Whatever the records below hold, copy it all out exactly.

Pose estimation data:
*** Begin section ***
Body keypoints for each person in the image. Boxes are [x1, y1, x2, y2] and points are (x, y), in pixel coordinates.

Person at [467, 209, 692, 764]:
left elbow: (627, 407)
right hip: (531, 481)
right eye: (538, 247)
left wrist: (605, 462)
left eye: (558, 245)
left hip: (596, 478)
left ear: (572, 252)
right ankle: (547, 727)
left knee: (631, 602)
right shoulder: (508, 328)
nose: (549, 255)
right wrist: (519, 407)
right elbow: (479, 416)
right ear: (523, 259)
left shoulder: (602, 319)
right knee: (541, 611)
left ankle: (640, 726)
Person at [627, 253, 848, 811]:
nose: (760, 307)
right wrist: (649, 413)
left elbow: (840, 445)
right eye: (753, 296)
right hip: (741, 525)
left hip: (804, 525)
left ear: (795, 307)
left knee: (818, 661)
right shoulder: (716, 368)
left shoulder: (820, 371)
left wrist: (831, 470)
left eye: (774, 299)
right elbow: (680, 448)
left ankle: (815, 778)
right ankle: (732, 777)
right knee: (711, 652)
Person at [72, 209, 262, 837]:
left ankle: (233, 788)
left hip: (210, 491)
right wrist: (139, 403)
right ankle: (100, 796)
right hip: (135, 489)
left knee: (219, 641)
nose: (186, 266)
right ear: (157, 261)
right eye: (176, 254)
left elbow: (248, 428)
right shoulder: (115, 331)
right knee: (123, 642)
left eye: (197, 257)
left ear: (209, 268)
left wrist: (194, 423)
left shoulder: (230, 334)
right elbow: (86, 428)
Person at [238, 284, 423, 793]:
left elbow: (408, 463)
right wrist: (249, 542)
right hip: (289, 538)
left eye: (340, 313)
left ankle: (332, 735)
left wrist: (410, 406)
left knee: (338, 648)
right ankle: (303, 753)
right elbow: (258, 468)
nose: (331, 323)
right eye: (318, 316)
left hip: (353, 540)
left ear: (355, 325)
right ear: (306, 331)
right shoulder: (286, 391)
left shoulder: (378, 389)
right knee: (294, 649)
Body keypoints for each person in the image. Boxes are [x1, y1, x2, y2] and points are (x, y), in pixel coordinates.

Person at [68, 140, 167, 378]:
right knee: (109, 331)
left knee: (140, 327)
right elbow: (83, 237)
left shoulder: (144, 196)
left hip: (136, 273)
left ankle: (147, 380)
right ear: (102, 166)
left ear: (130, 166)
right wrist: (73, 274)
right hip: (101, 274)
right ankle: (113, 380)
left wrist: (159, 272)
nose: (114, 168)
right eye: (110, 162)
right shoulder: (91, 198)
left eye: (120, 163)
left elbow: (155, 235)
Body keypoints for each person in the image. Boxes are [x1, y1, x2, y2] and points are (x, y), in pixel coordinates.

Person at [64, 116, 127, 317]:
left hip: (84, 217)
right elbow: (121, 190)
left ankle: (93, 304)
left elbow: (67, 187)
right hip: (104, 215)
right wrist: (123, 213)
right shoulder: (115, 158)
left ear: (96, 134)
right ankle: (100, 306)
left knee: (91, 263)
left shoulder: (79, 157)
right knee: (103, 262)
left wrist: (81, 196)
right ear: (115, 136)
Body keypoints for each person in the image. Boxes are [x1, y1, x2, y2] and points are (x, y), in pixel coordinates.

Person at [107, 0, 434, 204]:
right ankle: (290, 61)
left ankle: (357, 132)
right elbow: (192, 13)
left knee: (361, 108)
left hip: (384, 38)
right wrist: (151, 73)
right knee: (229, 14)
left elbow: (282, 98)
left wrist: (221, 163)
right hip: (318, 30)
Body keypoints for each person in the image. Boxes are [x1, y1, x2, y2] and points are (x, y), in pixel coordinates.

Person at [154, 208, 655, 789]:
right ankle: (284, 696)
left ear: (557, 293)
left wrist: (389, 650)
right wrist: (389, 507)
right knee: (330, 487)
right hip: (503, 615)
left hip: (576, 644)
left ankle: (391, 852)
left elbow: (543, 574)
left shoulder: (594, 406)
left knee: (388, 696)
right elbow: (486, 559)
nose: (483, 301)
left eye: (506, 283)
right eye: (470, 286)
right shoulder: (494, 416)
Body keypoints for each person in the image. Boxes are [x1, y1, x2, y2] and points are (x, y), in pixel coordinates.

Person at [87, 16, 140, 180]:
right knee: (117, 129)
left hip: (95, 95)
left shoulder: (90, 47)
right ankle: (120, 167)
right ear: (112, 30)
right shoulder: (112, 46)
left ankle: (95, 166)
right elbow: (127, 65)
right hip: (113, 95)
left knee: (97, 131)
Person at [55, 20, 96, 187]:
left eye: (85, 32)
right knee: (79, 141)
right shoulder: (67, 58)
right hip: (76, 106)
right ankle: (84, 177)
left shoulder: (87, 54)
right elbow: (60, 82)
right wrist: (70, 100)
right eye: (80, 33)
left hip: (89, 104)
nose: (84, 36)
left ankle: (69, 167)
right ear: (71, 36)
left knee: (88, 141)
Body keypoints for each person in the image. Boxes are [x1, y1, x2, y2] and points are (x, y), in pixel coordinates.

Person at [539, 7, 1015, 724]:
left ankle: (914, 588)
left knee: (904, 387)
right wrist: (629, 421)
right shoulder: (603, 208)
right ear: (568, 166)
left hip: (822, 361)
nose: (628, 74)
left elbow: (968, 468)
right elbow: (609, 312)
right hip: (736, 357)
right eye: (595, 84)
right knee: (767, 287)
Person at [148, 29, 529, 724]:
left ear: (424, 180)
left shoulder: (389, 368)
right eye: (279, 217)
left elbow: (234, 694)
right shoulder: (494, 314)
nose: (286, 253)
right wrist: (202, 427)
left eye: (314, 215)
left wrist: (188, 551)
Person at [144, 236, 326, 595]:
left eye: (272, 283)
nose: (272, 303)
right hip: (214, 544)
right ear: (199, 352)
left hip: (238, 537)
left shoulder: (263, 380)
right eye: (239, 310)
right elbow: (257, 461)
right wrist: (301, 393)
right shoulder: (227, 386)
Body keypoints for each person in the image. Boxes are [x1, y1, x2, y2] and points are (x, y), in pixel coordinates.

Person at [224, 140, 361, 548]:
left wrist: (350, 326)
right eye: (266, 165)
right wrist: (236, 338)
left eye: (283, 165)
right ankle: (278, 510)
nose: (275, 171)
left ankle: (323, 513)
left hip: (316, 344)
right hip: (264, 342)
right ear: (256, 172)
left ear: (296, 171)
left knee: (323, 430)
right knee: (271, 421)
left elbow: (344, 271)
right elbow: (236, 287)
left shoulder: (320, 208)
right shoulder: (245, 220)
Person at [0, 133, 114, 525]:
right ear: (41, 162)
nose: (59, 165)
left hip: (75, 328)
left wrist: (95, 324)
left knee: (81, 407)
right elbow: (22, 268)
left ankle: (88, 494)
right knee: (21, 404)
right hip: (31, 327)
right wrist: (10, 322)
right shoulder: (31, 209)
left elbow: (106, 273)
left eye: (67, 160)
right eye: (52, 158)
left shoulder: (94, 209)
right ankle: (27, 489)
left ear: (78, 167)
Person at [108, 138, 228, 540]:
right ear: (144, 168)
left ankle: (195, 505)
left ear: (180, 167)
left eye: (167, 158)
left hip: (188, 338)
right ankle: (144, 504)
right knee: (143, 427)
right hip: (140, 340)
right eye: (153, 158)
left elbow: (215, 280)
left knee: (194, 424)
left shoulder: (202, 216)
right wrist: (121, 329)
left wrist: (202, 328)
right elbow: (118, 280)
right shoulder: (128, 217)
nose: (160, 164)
*** End section ***
[WRITTEN RESPONSE]
Body keypoints for each person in the image. Boxes are [x1, y1, x2, y2] and points are (x, y), in pixel coordinates.

Person at [467, 209, 692, 764]:
left elbow: (627, 407)
right hip: (531, 481)
right eye: (538, 247)
left wrist: (605, 462)
left eye: (558, 245)
left hip: (596, 478)
left ear: (572, 252)
right ankle: (547, 727)
left knee: (631, 602)
right shoulder: (508, 328)
nose: (549, 255)
right wrist: (519, 407)
right elbow: (479, 416)
right ear: (523, 259)
left shoulder: (602, 319)
right knee: (541, 611)
left ankle: (640, 726)
Person at [627, 253, 848, 811]:
nose: (760, 307)
right wrist: (649, 413)
left elbow: (840, 445)
right eye: (753, 296)
right hip: (741, 525)
left hip: (804, 525)
left ear: (795, 307)
left knee: (818, 661)
right shoulder: (716, 368)
left shoulder: (820, 371)
left wrist: (831, 470)
left eye: (774, 299)
right elbow: (680, 448)
left ankle: (815, 778)
right ankle: (732, 777)
right knee: (711, 652)
Person at [72, 209, 262, 837]:
left ankle: (233, 788)
left hip: (210, 491)
right wrist: (139, 403)
right ankle: (100, 796)
right hip: (135, 489)
left knee: (219, 641)
nose: (186, 266)
right ear: (157, 261)
right eye: (176, 254)
left elbow: (248, 428)
right shoulder: (115, 331)
right knee: (123, 642)
left eye: (197, 257)
left ear: (209, 268)
left wrist: (194, 423)
left shoulder: (230, 334)
right elbow: (86, 428)
Person at [238, 284, 423, 793]:
left elbow: (408, 463)
right wrist: (249, 542)
right hip: (289, 538)
left eye: (340, 313)
left ankle: (332, 735)
left wrist: (410, 406)
left knee: (338, 648)
right ankle: (303, 753)
right elbow: (258, 468)
nose: (331, 323)
right eye: (318, 316)
left hip: (353, 540)
left ear: (355, 325)
right ear: (306, 331)
right shoulder: (286, 391)
left shoulder: (378, 389)
right knee: (294, 649)
Body keypoints for each person in the image. Boxes are [x1, y1, x2, y2] and points are (x, y), in pixel coordinates.

Person at [68, 140, 167, 378]:
right knee: (109, 331)
left knee: (140, 327)
right elbow: (83, 237)
left shoulder: (144, 196)
left hip: (136, 273)
left ankle: (147, 380)
right ear: (102, 166)
left ear: (130, 166)
right wrist: (73, 274)
right hip: (101, 274)
right ankle: (113, 380)
left wrist: (159, 272)
nose: (114, 168)
right eye: (110, 162)
right shoulder: (91, 198)
left eye: (120, 163)
left elbow: (155, 235)
Body keypoints for each person in the image. Boxes are [x1, y1, x2, y2] and points are (x, y), in pixel coordinates.

Person at [64, 116, 127, 317]:
left hip: (84, 217)
right elbow: (121, 190)
left ankle: (93, 304)
left elbow: (67, 187)
right hip: (104, 215)
right wrist: (123, 213)
right shoulder: (115, 158)
left ear: (96, 134)
right ankle: (100, 306)
left knee: (91, 263)
left shoulder: (79, 157)
right knee: (103, 262)
left wrist: (81, 196)
right ear: (115, 136)
Body keypoints for each person in the image. Boxes are [x1, y1, x2, y2] and points are (x, y), in pixel coordinates.

Person at [107, 0, 434, 204]:
right ankle: (290, 61)
left ankle: (357, 132)
right elbow: (192, 13)
left knee: (361, 108)
left hip: (384, 38)
right wrist: (151, 73)
right knee: (229, 14)
left elbow: (282, 98)
left wrist: (221, 163)
right hip: (318, 30)
Body keypoints for each person in the image. Boxes are [x1, y1, x2, y2] and points are (x, y), in pixel coordinates.

Person at [154, 208, 655, 789]:
right ankle: (284, 696)
left ear: (557, 293)
left wrist: (389, 650)
right wrist: (389, 507)
right knee: (330, 487)
right hip: (503, 615)
left hip: (576, 644)
left ankle: (391, 852)
left elbow: (543, 574)
left shoulder: (594, 406)
left knee: (388, 696)
right elbow: (486, 559)
nose: (483, 301)
left eye: (506, 283)
right eye: (470, 286)
right shoulder: (494, 416)
Body keypoints for each person in the image. Boxes are [x1, y1, x2, y2] and points are (x, y), in pixel coordinates.

Person at [87, 16, 140, 180]:
right knee: (117, 129)
left hip: (95, 95)
left shoulder: (90, 47)
right ankle: (120, 167)
right ear: (112, 30)
right shoulder: (112, 46)
left ankle: (95, 166)
right elbow: (127, 65)
right hip: (113, 95)
left knee: (97, 131)
Person at [55, 20, 96, 187]:
left eye: (85, 32)
right knee: (79, 141)
right shoulder: (67, 58)
right hip: (76, 106)
right ankle: (84, 177)
left shoulder: (87, 54)
right elbow: (60, 82)
right wrist: (70, 100)
right eye: (80, 33)
left hip: (89, 104)
nose: (84, 36)
left ankle: (69, 167)
right ear: (71, 36)
left knee: (88, 141)
Body keypoints for each person in the image. Boxes are [x1, y1, x2, y2] and points are (x, y), in pixel coordinates.

Person at [539, 7, 1015, 724]:
left ankle: (914, 588)
left knee: (904, 387)
right wrist: (629, 421)
right shoulder: (603, 208)
right ear: (568, 166)
left hip: (822, 361)
nose: (628, 74)
left elbow: (968, 468)
right elbow: (609, 312)
right hip: (736, 357)
right eye: (595, 84)
right knee: (767, 287)
Person at [148, 29, 529, 724]:
left ear: (424, 180)
left shoulder: (389, 368)
right eye: (279, 217)
left elbow: (234, 694)
right shoulder: (494, 314)
nose: (286, 253)
right wrist: (202, 427)
left eye: (314, 215)
left wrist: (188, 551)
Person at [144, 236, 326, 595]:
left eye: (272, 283)
nose: (272, 303)
right hip: (214, 544)
right ear: (199, 352)
left hip: (238, 537)
left shoulder: (263, 380)
right eye: (239, 310)
right elbow: (257, 461)
right wrist: (301, 393)
right shoulder: (227, 386)
Body keypoints for each person in the image. Boxes are [x1, y1, x2, y2] and points are (x, y), in pixel coordinates.

Person at [224, 140, 361, 548]:
left wrist: (350, 326)
right eye: (266, 165)
right wrist: (236, 338)
left eye: (283, 165)
right ankle: (278, 510)
nose: (275, 171)
left ankle: (323, 513)
left hip: (316, 344)
right hip: (264, 342)
right ear: (256, 172)
left ear: (296, 171)
left knee: (323, 430)
right knee: (271, 421)
left elbow: (344, 271)
right elbow: (236, 287)
left shoulder: (320, 208)
right shoulder: (245, 220)
Person at [0, 133, 114, 525]:
right ear: (41, 162)
nose: (59, 165)
left hip: (75, 328)
left wrist: (95, 324)
left knee: (81, 407)
right elbow: (22, 268)
left ankle: (88, 494)
right knee: (21, 404)
right hip: (31, 327)
right wrist: (10, 322)
right shoulder: (31, 209)
left elbow: (106, 273)
left eye: (67, 160)
right eye: (52, 158)
left shoulder: (94, 209)
right ankle: (27, 489)
left ear: (78, 167)
Person at [108, 138, 228, 540]:
right ear: (144, 168)
left ankle: (195, 505)
left ear: (180, 167)
left eye: (167, 158)
left hip: (188, 338)
right ankle: (144, 504)
right knee: (143, 427)
right hip: (140, 340)
right eye: (153, 158)
left elbow: (215, 280)
left knee: (194, 424)
left shoulder: (202, 216)
right wrist: (121, 329)
left wrist: (202, 328)
right elbow: (118, 280)
right shoulder: (128, 217)
nose: (160, 164)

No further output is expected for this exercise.